**Required work**
Retype exactly the stretch of lines that begins at the line containing "这两天一直在用codex打磨这个主题..." and ends at the last line of the data, with no other lines.

**Saved data entries**
──────────────────────────────
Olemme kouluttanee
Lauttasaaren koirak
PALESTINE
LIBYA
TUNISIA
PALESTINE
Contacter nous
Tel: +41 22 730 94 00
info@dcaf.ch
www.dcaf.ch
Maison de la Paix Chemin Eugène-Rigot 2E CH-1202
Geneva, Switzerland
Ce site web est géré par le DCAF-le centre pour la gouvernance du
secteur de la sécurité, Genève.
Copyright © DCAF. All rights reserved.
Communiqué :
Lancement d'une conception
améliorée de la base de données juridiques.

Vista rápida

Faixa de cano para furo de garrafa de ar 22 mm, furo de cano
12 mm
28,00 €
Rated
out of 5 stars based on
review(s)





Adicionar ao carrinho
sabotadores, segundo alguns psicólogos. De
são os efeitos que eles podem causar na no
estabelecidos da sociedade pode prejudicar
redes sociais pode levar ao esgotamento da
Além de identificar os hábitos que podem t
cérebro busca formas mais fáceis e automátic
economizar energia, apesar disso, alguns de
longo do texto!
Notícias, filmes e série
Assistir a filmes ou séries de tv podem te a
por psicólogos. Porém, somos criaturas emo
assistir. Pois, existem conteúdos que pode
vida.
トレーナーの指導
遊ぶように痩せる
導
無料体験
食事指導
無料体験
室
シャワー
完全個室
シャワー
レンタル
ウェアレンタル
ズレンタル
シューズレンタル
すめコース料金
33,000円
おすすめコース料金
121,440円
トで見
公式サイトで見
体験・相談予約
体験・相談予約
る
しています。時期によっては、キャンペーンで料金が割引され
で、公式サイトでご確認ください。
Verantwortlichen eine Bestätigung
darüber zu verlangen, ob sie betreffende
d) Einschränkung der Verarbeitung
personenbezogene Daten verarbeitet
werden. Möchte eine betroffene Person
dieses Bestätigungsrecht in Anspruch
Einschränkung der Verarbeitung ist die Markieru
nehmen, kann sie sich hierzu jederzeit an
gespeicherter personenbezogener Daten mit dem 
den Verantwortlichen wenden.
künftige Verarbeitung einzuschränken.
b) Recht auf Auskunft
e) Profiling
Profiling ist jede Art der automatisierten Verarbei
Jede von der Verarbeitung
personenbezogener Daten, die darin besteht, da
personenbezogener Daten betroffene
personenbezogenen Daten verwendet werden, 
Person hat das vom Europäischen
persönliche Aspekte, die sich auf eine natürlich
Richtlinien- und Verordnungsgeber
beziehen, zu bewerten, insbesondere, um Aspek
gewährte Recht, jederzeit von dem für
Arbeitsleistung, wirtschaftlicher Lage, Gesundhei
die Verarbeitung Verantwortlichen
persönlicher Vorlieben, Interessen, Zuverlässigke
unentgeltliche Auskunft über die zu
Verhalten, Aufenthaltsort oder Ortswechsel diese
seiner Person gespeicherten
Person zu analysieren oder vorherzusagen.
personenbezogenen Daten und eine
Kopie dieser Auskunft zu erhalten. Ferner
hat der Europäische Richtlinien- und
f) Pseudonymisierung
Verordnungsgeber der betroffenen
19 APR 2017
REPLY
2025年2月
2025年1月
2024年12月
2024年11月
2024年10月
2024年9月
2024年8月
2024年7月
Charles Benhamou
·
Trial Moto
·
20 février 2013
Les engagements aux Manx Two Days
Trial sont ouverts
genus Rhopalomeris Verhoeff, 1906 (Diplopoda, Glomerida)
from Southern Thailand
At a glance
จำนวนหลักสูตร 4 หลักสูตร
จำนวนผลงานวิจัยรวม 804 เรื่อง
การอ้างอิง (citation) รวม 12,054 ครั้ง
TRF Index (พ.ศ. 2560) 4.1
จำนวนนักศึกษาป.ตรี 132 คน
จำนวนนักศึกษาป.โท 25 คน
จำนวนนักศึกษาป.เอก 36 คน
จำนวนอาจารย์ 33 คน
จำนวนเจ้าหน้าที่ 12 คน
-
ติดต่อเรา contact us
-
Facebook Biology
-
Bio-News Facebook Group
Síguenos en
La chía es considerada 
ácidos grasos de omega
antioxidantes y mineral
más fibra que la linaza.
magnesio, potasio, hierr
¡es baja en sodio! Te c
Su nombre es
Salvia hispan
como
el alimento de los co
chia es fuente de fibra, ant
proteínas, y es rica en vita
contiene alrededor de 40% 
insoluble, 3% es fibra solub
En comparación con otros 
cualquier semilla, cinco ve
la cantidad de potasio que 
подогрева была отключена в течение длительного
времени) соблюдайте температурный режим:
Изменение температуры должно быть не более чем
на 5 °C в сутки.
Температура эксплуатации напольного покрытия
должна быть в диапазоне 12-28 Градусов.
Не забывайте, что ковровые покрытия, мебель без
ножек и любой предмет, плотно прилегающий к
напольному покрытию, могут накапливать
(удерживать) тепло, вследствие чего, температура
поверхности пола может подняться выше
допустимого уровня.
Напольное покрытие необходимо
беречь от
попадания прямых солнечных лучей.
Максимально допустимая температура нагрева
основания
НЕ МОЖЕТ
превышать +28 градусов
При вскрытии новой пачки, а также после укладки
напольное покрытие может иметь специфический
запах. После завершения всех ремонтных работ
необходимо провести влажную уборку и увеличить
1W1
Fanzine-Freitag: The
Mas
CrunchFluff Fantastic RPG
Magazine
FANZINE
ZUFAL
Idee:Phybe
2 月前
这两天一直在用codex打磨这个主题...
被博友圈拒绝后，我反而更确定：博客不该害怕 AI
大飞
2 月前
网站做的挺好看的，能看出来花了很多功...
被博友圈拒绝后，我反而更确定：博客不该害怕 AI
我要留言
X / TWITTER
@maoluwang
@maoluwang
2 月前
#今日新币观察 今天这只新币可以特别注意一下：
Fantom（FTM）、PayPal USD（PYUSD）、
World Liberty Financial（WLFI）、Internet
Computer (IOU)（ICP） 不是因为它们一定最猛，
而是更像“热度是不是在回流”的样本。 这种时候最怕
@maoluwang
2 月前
──────────────────────────────
**Exercise result**
这两天一直在用codex打磨这个主题...
被博友圈拒绝后，我反而更确定：博客不该害怕 AI
大飞
2 月前
网站做的挺好看的，能看出来花了很多功...
被博友圈拒绝后，我反而更确定：博客不该害怕 AI
我要留言
X / TWITTER
@maoluwang
@maoluwang
2 月前
#今日新币观察 今天这只新币可以特别注意一下：
Fantom（FTM）、PayPal USD（PYUSD）、
World Liberty Financial（WLFI）、Internet
Computer (IOU)（ICP） 不是因为它们一定最猛，
而是更像“热度是不是在回流”的样本。 这种时候最怕
@maoluwang
2 月前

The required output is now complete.